• Tareas del ejercicio:
**a.** En el texto sobre el sindicato y la escuela, ¿qué razón daba para que se aprendiera el teorema de Pitágoras?
**b.** Cita literalmente el fragmento del texto sobre el sindicato y la escuela que se abre con las palabras "Era curioso cómo" y se cierra con "destruir la enseñanza.".

══ Texto de lectura

No sé cuál es el papel que este sindicato profesional (amarillo decíamos antes) quiere otorgar a la administración educativa (que, elegida democráticamente y de forma participativa, debe decidir la política educativa) pero parece que no le atribuye la potestad de impedir desastres educativos. Reiteradamente, venía a decir que en la escuela se debe hacer lo que el profesorado (todo su seguidor) considera adecuado que debe hacerse.

Era curioso cómo defendía que debía aprenderse el teorema de Pitágoras sí o sí, por la simple razón de que había sido descubierto hace dos mil quinientos años. Nada de discutir procedimientos o pensar si tiene alguna lógica vital aunque sea para descubrir cómo funciona la geolocalización. Era razonable su argumentación porque en la siguiente pregunta dejaba claro el error de haber abandonado el BUP y el COU de antes. Claro que, para cargarse el “papanatismo tecnológico” que se impone en la escuela, utilizaba a un autor que no se corta al afirmar que, estructuralmente, el cerebro es analógico y que hacerlo funcionar digitalmente significa estropearlo. Sólo le faltaba añadir: la escuela, la buena escuela, sólo puede ser analógica. Suprimir el tiempo y el espacio o convertir la información en bits es destruir la enseñanza.

════
══ Registros de datos

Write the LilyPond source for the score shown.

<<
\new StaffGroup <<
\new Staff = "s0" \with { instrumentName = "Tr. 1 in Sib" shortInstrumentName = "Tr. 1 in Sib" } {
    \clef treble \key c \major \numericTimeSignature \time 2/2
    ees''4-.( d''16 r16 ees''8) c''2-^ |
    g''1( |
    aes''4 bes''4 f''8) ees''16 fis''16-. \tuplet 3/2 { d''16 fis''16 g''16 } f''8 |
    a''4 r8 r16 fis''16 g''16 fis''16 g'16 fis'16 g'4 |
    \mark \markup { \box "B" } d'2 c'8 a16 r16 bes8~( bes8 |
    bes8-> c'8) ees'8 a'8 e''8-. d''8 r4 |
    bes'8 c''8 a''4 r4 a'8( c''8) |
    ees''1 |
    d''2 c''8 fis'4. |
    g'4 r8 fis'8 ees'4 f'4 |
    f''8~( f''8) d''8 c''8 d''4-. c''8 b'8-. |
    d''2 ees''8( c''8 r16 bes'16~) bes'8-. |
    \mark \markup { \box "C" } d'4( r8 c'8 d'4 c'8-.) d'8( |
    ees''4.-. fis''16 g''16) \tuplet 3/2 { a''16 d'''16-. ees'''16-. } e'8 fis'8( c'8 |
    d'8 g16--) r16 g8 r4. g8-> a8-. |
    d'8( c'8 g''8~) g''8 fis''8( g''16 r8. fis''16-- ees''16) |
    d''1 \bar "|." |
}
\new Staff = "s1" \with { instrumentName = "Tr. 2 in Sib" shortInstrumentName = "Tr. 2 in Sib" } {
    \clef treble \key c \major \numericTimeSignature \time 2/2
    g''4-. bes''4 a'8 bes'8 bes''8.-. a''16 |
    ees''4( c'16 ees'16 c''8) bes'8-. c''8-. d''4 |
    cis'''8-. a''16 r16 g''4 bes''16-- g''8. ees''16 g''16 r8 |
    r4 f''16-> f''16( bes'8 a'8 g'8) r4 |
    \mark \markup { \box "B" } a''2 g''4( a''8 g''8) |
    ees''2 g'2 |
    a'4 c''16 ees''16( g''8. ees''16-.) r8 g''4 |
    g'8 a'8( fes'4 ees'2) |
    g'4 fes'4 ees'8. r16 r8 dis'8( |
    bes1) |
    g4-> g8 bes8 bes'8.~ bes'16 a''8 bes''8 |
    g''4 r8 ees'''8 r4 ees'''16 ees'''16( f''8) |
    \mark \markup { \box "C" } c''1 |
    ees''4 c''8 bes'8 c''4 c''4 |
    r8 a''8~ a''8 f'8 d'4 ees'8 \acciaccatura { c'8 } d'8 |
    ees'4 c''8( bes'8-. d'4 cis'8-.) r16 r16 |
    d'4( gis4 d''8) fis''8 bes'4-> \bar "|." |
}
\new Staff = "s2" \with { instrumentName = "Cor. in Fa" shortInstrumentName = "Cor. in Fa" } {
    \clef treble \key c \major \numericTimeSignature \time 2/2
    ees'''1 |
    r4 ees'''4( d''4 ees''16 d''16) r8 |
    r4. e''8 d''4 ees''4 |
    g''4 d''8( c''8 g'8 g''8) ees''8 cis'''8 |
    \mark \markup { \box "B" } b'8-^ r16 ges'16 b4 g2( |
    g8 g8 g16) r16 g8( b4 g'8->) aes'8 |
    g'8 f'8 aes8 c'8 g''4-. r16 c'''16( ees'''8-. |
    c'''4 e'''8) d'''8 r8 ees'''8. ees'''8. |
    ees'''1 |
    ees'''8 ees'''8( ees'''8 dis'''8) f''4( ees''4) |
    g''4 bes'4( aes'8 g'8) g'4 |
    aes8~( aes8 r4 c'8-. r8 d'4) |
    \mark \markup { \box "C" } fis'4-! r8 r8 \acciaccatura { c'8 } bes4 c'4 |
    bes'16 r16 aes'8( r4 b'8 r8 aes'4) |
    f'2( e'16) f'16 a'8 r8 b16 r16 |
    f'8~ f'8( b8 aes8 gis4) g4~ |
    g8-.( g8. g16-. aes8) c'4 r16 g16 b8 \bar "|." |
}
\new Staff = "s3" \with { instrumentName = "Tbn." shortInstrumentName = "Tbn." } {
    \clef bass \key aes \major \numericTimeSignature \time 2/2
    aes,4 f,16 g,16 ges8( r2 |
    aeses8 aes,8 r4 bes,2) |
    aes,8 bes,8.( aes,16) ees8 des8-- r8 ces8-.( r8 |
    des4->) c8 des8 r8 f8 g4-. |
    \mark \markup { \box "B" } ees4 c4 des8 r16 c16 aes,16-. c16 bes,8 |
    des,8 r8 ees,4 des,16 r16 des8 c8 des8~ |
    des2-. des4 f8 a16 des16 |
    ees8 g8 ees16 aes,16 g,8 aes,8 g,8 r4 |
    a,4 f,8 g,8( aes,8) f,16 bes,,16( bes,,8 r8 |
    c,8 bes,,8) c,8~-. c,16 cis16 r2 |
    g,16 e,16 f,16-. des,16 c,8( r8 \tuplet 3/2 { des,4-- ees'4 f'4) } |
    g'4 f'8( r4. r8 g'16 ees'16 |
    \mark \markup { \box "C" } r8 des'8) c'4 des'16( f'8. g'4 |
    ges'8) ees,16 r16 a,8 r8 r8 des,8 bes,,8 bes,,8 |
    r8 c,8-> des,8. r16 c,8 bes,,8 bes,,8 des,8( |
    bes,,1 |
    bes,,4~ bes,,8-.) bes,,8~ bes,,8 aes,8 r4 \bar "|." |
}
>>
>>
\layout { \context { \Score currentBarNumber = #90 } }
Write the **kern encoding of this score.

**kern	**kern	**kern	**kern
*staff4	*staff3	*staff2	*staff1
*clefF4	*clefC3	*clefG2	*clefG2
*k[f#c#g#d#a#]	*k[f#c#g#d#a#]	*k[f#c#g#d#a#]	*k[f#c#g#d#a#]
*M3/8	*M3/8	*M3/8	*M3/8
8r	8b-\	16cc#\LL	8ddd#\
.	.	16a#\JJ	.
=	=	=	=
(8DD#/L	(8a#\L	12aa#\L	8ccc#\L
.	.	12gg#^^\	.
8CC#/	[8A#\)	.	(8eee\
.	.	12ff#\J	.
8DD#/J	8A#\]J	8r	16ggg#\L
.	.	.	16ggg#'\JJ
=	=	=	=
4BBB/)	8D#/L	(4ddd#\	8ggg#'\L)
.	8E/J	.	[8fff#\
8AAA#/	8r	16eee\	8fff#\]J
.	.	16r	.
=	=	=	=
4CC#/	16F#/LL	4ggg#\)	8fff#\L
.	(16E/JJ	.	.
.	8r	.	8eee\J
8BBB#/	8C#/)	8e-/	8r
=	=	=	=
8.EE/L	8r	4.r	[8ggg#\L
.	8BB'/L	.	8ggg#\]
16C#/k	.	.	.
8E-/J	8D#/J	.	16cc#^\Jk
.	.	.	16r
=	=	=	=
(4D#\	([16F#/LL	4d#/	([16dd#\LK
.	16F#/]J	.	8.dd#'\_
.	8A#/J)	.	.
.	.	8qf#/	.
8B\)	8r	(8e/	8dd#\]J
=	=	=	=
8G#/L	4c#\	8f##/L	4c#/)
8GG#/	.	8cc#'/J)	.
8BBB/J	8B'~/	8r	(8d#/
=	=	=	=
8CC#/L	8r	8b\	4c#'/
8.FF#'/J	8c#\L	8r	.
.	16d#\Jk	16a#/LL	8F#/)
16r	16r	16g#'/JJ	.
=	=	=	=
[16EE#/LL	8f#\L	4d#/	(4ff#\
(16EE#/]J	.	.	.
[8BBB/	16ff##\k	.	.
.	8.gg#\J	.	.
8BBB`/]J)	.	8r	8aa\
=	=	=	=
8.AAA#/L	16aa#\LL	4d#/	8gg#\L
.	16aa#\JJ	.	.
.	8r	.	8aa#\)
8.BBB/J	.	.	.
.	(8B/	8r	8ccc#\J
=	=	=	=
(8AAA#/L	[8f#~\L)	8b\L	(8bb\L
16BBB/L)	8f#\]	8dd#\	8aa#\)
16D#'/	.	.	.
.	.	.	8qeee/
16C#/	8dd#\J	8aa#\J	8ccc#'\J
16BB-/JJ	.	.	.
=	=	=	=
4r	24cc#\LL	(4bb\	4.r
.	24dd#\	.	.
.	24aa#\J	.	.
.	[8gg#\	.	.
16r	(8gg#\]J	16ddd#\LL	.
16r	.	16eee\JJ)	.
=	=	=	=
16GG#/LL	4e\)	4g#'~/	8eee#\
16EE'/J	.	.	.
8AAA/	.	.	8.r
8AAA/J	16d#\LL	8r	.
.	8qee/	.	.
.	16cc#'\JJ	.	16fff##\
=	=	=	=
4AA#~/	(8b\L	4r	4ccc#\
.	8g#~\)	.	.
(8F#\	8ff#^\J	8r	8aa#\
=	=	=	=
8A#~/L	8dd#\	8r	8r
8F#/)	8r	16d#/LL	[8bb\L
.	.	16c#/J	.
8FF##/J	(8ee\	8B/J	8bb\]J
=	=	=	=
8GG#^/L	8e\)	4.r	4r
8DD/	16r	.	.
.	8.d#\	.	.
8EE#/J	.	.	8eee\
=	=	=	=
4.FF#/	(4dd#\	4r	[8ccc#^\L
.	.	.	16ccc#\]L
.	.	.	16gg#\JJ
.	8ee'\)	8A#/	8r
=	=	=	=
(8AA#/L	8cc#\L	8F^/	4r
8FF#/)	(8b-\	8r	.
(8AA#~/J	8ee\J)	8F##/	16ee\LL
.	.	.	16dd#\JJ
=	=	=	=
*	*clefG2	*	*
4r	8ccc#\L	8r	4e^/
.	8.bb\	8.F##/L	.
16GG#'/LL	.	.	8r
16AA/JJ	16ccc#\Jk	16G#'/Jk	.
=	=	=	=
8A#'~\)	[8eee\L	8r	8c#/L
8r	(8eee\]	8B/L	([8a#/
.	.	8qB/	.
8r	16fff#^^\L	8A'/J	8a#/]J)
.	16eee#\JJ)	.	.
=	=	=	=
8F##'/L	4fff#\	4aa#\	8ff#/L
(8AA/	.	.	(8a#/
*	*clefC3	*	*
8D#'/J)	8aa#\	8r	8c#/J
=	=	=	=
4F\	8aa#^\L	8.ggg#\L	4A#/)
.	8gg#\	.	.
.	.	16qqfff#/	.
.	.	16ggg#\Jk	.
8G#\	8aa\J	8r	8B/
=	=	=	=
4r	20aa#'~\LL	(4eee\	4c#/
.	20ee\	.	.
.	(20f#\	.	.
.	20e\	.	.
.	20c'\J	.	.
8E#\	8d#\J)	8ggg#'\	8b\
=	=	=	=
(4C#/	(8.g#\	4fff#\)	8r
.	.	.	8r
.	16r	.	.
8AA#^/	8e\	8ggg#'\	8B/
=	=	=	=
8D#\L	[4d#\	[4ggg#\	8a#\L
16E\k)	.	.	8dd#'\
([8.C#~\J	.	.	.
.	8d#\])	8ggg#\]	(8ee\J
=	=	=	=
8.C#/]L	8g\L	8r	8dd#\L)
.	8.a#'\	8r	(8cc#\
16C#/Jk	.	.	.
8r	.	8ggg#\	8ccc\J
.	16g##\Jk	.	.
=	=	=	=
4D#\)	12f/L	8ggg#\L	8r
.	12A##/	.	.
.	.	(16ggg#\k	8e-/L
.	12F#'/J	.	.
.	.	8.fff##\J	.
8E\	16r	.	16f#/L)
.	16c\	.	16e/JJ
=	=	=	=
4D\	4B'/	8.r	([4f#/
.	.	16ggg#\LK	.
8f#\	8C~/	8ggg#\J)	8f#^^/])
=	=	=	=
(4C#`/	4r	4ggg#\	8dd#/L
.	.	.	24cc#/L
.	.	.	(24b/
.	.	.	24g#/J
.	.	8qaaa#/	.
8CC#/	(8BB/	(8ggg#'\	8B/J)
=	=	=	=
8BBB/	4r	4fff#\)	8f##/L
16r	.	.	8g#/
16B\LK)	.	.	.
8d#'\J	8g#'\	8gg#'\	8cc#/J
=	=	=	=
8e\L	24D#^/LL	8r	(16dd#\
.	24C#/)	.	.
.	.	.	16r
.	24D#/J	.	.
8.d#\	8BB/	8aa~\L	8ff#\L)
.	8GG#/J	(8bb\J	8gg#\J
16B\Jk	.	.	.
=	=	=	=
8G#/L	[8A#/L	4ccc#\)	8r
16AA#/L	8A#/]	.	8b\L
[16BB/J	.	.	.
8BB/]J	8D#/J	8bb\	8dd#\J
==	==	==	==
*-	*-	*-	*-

════

• Respuestas escritas:
**a.** Que había sido descubierto hace dos mil quinientos años.

**b.**
Era curioso cómo defendía que debía aprenderse el teorema de Pitágoras sí o sí, por la simple razón de que había sido descubierto hace dos mil quinientos años. Nada de discutir procedimientos o pensar si tiene alguna lógica vital aunque sea para descubrir cómo funciona la geolocalización. Era razonable su argumentación porque en la siguiente pregunta dejaba claro el error de haber abandonado el BUP y el COU de antes. Claro que, para cargarse el “papanatismo tecnológico” que se impone en la escuela, utilizaba a un autor que no se corta al afirmar que, estructuralmente, el cerebro es analógico y que hacerlo funcionar digitalmente significa estropearlo. Sólo le faltaba añadir: la escuela, la buena escuela, sólo puede ser analógica. Suprimir el tiempo y el espacio o convertir la información en bits es destruir la enseñanza.